Conservatives pledge tax cuts and house-buying help in manifesto

11 Jun 24

PM offers capital gains cuts and more but IPPR challenges NI plans

Prime minister Rishi Sunak. Image © Tayfun Salci/Shutterstock

The prime minister is pledging to cut taxes and offer loans to first time buyers as part of the Conservative election manifesto.

Rishi Sunak and other senior cabinet members gathered at the Silverstone motor racing circuit for the main set piece of the election campaign in which he set out his party’s plans for voters.

One of the main pledges was focused on support for first-time buyers.

Sunak has already revealed the party wants to raise the stamp duty threshold to £425,000, mainly to help first-time-buyers. And he will also revive the help-to-buy programme by offering equity loans of up to 20%. Purchasers would have to find the first 5% of the asking price.

Work and pensions secretary Mel Stride said: “We think this really matters to families up and down the country.”

But the headline announcement will be the pledge championed by chancellor Jeremy Hunt to cut national insurance contributions by a further 2p.

It’s a provocative policy that will prompt challenge and is also aimed at ensuring the party can claim it is the lowest-taxing party.

But the idea was swiftly challenged by politicians and a think-tank.

Shadow health secretary Wes Streeting claimed there was no room in government finances to be able to deliver the policy and called the manifesto “the most expensive panic attack in history”. 

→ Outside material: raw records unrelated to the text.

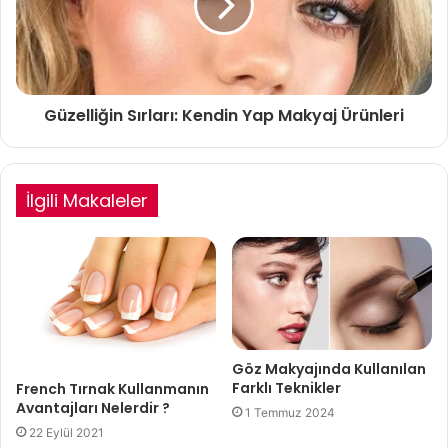
Güzelliğin Sırları: Kendin Yap Makyaj Ürünleri
İlgili Makaleler
Göz Makyajında Kullanılan
Farklı Teknikler
French Tırnak Kullanmanın
Avantajları Nelerdir ?
1 Temmuz 2024
22 Eylül 2021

The IPPR think-tank gave a more detailed response, warning the policy would cost the Treasury at least £10bn and that for every £1 spent on NICs cuts, 47p would go to the highest earning households.

The group also argued that the policy would disproportionately benefit households in London and the South East.

The IPPR published an analysis showing that a worker on median pay would benefit by £325 a year – or £6.25 a week. It claimed the majority of the benefit would go to the highest earners: for every £1 spent on NICs cuts, 47p would go to the highest earning fifth of households, while only 2p would go to the poorest fifth. 

Dr George Dibb, associate director for economic policy at IPPR, said: “What is absolutely clear is that any potential cut to National Insurance would predominantly benefit the highest earners, and those in the most affluent parts of the UK. 

“It is also clear that such a huge tax cut will need to be properly funded if we want to avoid another crisis like the one that followed the mini-budget in 2022. Polling is clear that the public don’t want to see tax cuts that mean further cuts to already desperate public services like the NHS.”